▸ What you have to do
Please reproduce the records below verbatim, keeping every line, blank line, and value as it appears.

▸ Given entries
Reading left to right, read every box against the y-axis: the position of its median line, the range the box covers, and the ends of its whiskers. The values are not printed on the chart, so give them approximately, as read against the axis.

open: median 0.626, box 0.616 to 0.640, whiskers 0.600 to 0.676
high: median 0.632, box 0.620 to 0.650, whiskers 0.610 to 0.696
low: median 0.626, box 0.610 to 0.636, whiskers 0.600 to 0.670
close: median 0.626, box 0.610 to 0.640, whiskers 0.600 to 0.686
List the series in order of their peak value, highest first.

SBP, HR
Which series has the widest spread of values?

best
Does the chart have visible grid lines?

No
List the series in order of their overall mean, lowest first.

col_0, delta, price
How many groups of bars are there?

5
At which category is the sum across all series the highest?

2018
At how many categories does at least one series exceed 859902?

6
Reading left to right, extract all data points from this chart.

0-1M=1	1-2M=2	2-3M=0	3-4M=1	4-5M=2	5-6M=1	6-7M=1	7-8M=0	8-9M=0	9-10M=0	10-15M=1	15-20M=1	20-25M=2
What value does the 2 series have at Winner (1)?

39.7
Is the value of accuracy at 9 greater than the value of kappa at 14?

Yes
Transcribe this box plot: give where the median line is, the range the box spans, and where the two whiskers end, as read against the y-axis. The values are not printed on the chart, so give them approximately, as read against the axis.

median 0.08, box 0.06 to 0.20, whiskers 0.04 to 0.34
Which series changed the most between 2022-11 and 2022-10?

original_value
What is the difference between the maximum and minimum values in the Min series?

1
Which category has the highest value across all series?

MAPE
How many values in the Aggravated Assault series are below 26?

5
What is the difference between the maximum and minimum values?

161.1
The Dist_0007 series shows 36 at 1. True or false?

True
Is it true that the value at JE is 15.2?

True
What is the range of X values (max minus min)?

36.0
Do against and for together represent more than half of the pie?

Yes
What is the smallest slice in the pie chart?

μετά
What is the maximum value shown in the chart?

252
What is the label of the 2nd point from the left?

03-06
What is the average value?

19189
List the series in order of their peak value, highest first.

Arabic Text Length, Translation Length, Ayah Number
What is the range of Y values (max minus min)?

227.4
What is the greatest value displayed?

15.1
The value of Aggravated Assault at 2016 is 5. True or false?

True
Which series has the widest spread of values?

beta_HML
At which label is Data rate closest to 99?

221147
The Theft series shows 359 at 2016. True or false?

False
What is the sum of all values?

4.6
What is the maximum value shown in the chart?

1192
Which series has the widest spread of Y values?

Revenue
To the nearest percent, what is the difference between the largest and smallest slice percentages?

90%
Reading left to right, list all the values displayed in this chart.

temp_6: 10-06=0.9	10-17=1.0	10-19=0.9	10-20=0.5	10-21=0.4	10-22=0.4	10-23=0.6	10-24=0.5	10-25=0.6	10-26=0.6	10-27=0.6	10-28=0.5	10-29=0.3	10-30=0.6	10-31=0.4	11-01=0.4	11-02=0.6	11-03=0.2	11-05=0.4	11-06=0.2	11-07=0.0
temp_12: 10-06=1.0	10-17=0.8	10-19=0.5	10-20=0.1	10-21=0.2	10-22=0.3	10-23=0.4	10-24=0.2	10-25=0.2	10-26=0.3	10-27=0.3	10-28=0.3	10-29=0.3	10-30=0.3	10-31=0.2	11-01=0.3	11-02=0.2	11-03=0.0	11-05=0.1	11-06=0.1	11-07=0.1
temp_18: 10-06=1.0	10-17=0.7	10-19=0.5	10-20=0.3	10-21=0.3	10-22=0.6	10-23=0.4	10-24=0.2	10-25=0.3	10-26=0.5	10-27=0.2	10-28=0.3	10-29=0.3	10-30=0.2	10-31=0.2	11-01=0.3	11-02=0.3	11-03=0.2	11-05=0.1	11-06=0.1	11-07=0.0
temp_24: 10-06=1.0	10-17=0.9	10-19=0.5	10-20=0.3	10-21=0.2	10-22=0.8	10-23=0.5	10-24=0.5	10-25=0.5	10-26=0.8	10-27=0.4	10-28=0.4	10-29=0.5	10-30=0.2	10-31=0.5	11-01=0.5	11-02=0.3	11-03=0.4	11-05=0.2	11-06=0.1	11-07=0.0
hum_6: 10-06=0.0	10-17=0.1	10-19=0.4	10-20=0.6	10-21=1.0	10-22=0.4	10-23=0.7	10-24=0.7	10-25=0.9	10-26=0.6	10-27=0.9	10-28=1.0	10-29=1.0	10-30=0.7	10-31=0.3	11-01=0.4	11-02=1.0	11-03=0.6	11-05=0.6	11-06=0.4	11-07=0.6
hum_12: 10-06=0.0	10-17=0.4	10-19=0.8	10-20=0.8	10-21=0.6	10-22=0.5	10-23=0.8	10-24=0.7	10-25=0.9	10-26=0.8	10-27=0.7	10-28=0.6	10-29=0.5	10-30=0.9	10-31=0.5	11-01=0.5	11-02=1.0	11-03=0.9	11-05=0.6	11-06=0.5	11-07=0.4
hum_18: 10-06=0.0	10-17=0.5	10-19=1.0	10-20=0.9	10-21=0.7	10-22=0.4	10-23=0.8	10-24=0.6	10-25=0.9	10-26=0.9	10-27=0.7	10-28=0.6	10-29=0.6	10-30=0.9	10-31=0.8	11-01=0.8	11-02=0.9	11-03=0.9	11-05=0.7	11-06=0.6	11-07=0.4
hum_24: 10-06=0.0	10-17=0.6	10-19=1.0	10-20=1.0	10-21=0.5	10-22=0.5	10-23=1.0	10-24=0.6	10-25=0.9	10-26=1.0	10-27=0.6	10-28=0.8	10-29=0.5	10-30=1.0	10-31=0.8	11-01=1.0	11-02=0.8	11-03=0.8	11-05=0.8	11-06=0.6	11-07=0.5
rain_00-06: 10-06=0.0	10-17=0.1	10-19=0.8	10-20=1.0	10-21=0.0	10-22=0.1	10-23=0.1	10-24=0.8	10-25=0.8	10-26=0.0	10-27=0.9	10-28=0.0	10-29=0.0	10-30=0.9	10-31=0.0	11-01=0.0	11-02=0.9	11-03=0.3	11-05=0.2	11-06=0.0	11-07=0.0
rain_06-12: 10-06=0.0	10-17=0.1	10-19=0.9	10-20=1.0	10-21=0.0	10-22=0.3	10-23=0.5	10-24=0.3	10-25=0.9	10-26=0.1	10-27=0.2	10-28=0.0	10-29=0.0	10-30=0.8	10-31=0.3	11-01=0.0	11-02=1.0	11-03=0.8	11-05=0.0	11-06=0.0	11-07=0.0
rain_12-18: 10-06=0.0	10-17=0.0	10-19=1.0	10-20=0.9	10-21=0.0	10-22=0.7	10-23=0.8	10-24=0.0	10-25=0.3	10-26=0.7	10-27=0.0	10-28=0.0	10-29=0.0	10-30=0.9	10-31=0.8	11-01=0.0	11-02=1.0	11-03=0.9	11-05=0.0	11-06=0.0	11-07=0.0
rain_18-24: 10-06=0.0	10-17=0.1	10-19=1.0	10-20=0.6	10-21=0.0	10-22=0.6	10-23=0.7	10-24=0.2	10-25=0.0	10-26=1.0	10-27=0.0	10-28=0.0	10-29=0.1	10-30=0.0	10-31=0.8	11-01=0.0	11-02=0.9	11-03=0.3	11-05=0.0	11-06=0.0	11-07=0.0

▸ Written answer
Reading left to right, read every box against the y-axis: the position of its median line, the range the box covers, and the ends of its whiskers. The values are not printed on the chart, so give them approximately, as read against the axis.

open: median 0.626, box 0.616 to 0.640, whiskers 0.600 to 0.676
high: median 0.632, box 0.620 to 0.650, whiskers 0.610 to 0.696
low: median 0.626, box 0.610 to 0.636, whiskers 0.600 to 0.670
close: median 0.626, box 0.610 to 0.640, whiskers 0.600 to 0.686
List the series in order of their peak value, highest first.

SBP, HR
Which series has the widest spread of values?

best
Does the chart have visible grid lines?

No
List the series in order of their overall mean, lowest first.

col_0, delta, price
How many groups of bars are there?

5
At which category is the sum across all series the highest?

2018
At how many categories does at least one series exceed 859902?

6
Reading left to right, extract all data points from this chart.

0-1M=1	1-2M=2	2-3M=0	3-4M=1	4-5M=2	5-6M=1	6-7M=1	7-8M=0	8-9M=0	9-10M=0	10-15M=1	15-20M=1	20-25M=2
What value does the 2 series have at Winner (1)?

39.7
Is the value of accuracy at 9 greater than the value of kappa at 14?

Yes
Transcribe this box plot: give where the median line is, the range the box spans, and where the two whiskers end, as read against the y-axis. The values are not printed on the chart, so give them approximately, as read against the axis.

median 0.08, box 0.06 to 0.20, whiskers 0.04 to 0.34
Which series changed the most between 2022-11 and 2022-10?

original_value
What is the difference between the maximum and minimum values in the Min series?

1
Which category has the highest value across all series?

MAPE
How many values in the Aggravated Assault series are below 26?

5
What is the difference between the maximum and minimum values?

161.1
The Dist_0007 series shows 36 at 1. True or false?

True
Is it true that the value at JE is 15.2?

True
What is the range of X values (max minus min)?

36.0
Do against and for together represent more than half of the pie?

Yes
What is the smallest slice in the pie chart?

μετά
What is the maximum value shown in the chart?

252
What is the label of the 2nd point from the left?

03-06
What is the average value?

19189
List the series in order of their peak value, highest first.

Arabic Text Length, Translation Length, Ayah Number
What is the range of Y values (max minus min)?

227.4
What is the greatest value displayed?

15.1
The value of Aggravated Assault at 2016 is 5. True or false?

True
Which series has the widest spread of values?

beta_HML
At which label is Data rate closest to 99?

221147
The Theft series shows 359 at 2016. True or false?

False
What is the sum of all values?

4.6
What is the maximum value shown in the chart?

1192
Which series has the widest spread of Y values?

Revenue
To the nearest percent, what is the difference between the largest and smallest slice percentages?

90%
Reading left to right, list all the values displayed in this chart.

temp_6: 10-06=0.9	10-17=1.0	10-19=0.9	10-20=0.5	10-21=0.4	10-22=0.4	10-23=0.6	10-24=0.5	10-25=0.6	10-26=0.6	10-27=0.6	10-28=0.5	10-29=0.3	10-30=0.6	10-31=0.4	11-01=0.4	11-02=0.6	11-03=0.2	11-05=0.4	11-06=0.2	11-07=0.0
temp_12: 10-06=1.0	10-17=0.8	10-19=0.5	10-20=0.1	10-21=0.2	10-22=0.3	10-23=0.4	10-24=0.2	10-25=0.2	10-26=0.3	10-27=0.3	10-28=0.3	10-29=0.3	10-30=0.3	10-31=0.2	11-01=0.3	11-02=0.2	11-03=0.0	11-05=0.1	11-06=0.1	11-07=0.1
temp_18: 10-06=1.0	10-17=0.7	10-19=0.5	10-20=0.3	10-21=0.3	10-22=0.6	10-23=0.4	10-24=0.2	10-25=0.3	10-26=0.5	10-27=0.2	10-28=0.3	10-29=0.3	10-30=0.2	10-31=0.2	11-01=0.3	11-02=0.3	11-03=0.2	11-05=0.1	11-06=0.1	11-07=0.0
temp_24: 10-06=1.0	10-17=0.9	10-19=0.5	10-20=0.3	10-21=0.2	10-22=0.8	10-23=0.5	10-24=0.5	10-25=0.5	10-26=0.8	10-27=0.4	10-28=0.4	10-29=0.5	10-30=0.2	10-31=0.5	11-01=0.5	11-02=0.3	11-03=0.4	11-05=0.2	11-06=0.1	11-07=0.0
hum_6: 10-06=0.0	10-17=0.1	10-19=0.4	10-20=0.6	10-21=1.0	10-22=0.4	10-23=0.7	10-24=0.7	10-25=0.9	10-26=0.6	10-27=0.9	10-28=1.0	10-29=1.0	10-30=0.7	10-31=0.3	11-01=0.4	11-02=1.0	11-03=0.6	11-05=0.6	11-06=0.4	11-07=0.6
hum_12: 10-06=0.0	10-17=0.4	10-19=0.8	10-20=0.8	10-21=0.6	10-22=0.5	10-23=0.8	10-24=0.7	10-25=0.9	10-26=0.8	10-27=0.7	10-28=0.6	10-29=0.5	10-30=0.9	10-31=0.5	11-01=0.5	11-02=1.0	11-03=0.9	11-05=0.6	11-06=0.5	11-07=0.4
hum_18: 10-06=0.0	10-17=0.5	10-19=1.0	10-20=0.9	10-21=0.7	10-22=0.4	10-23=0.8	10-24=0.6	10-25=0.9	10-26=0.9	10-27=0.7	10-28=0.6	10-29=0.6	10-30=0.9	10-31=0.8	11-01=0.8	11-02=0.9	11-03=0.9	11-05=0.7	11-06=0.6	11-07=0.4
hum_24: 10-06=0.0	10-17=0.6	10-19=1.0	10-20=1.0	10-21=0.5	10-22=0.5	10-23=1.0	10-24=0.6	10-25=0.9	10-26=1.0	10-27=0.6	10-28=0.8	10-29=0.5	10-30=1.0	10-31=0.8	11-01=1.0	11-02=0.8	11-03=0.8	11-05=0.8	11-06=0.6	11-07=0.5
rain_00-06: 10-06=0.0	10-17=0.1	10-19=0.8	10-20=1.0	10-21=0.0	10-22=0.1	10-23=0.1	10-24=0.8	10-25=0.8	10-26=0.0	10-27=0.9	10-28=0.0	10-29=0.0	10-30=0.9	10-31=0.0	11-01=0.0	11-02=0.9	11-03=0.3	11-05=0.2	11-06=0.0	11-07=0.0
rain_06-12: 10-06=0.0	10-17=0.1	10-19=0.9	10-20=1.0	10-21=0.0	10-22=0.3	10-23=0.5	10-24=0.3	10-25=0.9	10-26=0.1	10-27=0.2	10-28=0.0	10-29=0.0	10-30=0.8	10-31=0.3	11-01=0.0	11-02=1.0	11-03=0.8	11-05=0.0	11-06=0.0	11-07=0.0
rain_12-18: 10-06=0.0	10-17=0.0	10-19=1.0	10-20=0.9	10-21=0.0	10-22=0.7	10-23=0.8	10-24=0.0	10-25=0.3	10-26=0.7	10-27=0.0	10-28=0.0	10-29=0.0	10-30=0.9	10-31=0.8	11-01=0.0	11-02=1.0	11-03=0.9	11-05=0.0	11-06=0.0	11-07=0.0
rain_18-24: 10-06=0.0	10-17=0.1	10-19=1.0	10-20=0.6	10-21=0.0	10-22=0.6	10-23=0.7	10-24=0.2	10-25=0.0	10-26=1.0	10-27=0.0	10-28=0.0	10-29=0.1	10-30=0.0	10-31=0.8	11-01=0.0	11-02=0.9	11-03=0.3	11-05=0.0	11-06=0.0	11-07=0.0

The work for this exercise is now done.